**EXTRACTED ENTRIES**

Content starts

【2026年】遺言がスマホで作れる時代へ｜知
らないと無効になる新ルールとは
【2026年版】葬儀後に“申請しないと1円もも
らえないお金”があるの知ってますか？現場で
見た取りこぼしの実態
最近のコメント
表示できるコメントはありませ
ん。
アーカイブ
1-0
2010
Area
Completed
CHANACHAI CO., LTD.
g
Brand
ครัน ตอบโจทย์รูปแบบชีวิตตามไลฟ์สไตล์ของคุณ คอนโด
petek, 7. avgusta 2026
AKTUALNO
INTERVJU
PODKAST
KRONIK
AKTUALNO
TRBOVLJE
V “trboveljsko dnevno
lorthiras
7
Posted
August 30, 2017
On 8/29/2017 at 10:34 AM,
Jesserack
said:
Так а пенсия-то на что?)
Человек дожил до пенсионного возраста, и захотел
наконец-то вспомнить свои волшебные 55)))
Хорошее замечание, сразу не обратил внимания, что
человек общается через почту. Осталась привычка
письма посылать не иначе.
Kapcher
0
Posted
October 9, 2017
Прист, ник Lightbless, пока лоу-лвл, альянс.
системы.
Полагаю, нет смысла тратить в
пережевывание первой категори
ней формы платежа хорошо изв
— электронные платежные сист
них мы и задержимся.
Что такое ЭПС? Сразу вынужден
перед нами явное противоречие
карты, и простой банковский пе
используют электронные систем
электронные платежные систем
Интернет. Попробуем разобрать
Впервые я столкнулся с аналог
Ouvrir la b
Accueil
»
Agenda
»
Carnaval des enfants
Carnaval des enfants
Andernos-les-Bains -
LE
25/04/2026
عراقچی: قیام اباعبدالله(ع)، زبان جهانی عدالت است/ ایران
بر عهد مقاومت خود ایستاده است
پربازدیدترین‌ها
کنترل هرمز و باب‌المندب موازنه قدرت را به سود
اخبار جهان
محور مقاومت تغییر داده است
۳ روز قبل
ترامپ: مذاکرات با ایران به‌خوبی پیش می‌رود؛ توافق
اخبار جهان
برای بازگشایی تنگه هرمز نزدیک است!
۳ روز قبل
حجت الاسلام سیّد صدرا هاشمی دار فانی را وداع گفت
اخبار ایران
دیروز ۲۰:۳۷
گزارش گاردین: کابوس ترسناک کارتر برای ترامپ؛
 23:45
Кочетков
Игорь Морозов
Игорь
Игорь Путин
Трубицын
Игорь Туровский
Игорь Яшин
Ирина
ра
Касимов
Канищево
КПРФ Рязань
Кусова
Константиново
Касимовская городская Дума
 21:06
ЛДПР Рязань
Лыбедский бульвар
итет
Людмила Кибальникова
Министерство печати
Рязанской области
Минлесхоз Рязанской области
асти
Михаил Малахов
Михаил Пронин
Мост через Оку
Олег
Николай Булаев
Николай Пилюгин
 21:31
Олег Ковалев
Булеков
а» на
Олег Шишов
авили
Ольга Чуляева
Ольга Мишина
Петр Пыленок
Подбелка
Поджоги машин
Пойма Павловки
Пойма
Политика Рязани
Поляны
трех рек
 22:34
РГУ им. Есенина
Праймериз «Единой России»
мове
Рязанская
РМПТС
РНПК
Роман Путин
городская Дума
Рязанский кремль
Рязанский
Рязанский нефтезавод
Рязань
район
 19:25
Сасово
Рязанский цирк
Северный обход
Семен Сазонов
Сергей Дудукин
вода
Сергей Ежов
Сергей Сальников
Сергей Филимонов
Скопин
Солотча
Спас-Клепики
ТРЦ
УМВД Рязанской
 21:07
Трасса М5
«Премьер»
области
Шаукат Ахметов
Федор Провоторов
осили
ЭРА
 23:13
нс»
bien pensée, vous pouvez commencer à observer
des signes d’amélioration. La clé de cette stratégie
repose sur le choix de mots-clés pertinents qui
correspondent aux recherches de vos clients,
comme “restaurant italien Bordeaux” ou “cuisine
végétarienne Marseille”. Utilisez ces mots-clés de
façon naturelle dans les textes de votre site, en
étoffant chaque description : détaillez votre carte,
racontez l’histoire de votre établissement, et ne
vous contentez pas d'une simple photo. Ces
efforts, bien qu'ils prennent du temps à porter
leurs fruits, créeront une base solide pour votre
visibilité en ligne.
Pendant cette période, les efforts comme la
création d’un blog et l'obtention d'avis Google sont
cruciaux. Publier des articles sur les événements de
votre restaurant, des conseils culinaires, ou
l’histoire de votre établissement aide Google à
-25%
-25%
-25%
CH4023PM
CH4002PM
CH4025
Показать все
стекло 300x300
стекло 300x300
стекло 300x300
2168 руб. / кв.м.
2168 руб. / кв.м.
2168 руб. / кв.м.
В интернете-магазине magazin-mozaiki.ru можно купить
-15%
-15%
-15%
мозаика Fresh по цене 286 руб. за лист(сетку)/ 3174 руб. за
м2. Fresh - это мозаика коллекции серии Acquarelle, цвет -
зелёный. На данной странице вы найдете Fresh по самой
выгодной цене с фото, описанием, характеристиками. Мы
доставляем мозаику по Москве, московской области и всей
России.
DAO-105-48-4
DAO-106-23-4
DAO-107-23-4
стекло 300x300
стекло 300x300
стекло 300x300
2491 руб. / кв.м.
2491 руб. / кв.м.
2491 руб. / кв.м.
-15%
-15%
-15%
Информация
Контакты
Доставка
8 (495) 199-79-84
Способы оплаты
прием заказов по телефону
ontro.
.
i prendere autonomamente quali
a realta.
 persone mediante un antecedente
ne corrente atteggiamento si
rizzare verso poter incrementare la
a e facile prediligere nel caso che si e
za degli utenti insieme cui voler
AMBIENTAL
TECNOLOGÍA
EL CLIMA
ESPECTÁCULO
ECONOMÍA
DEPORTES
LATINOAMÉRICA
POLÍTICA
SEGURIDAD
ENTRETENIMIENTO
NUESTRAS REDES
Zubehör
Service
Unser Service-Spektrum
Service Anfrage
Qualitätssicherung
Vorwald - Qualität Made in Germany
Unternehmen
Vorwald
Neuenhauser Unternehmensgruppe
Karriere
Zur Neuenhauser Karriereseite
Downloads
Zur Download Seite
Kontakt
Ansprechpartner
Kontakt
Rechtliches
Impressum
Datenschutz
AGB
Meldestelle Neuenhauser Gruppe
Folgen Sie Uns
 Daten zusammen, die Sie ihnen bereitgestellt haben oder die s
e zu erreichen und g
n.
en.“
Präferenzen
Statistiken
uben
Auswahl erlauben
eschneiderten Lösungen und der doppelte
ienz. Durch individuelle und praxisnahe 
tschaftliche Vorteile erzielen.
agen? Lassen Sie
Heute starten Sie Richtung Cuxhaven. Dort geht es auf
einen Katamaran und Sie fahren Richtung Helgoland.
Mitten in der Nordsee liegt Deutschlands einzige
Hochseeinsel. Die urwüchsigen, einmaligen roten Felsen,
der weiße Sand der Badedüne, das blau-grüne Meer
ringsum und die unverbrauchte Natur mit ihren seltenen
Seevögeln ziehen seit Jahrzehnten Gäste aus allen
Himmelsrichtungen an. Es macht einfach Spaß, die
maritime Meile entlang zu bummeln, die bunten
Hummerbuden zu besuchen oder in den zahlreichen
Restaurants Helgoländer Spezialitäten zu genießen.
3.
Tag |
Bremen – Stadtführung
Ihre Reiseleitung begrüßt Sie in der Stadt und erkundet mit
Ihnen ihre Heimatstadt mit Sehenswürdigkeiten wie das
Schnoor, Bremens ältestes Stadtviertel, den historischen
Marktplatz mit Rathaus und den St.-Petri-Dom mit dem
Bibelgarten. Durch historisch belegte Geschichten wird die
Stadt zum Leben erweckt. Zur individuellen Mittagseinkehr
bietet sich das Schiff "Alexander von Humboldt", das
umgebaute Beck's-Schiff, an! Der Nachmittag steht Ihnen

Content ends

**EXERCISE GOAL**
Give back every line of the listing where the word "هرمز" shows up.

**EXERCISE ANSWER**
کنترل هرمز و باب‌المندب موازنه قدرت را به سود
برای بازگشایی تنگه هرمز نزدیک است!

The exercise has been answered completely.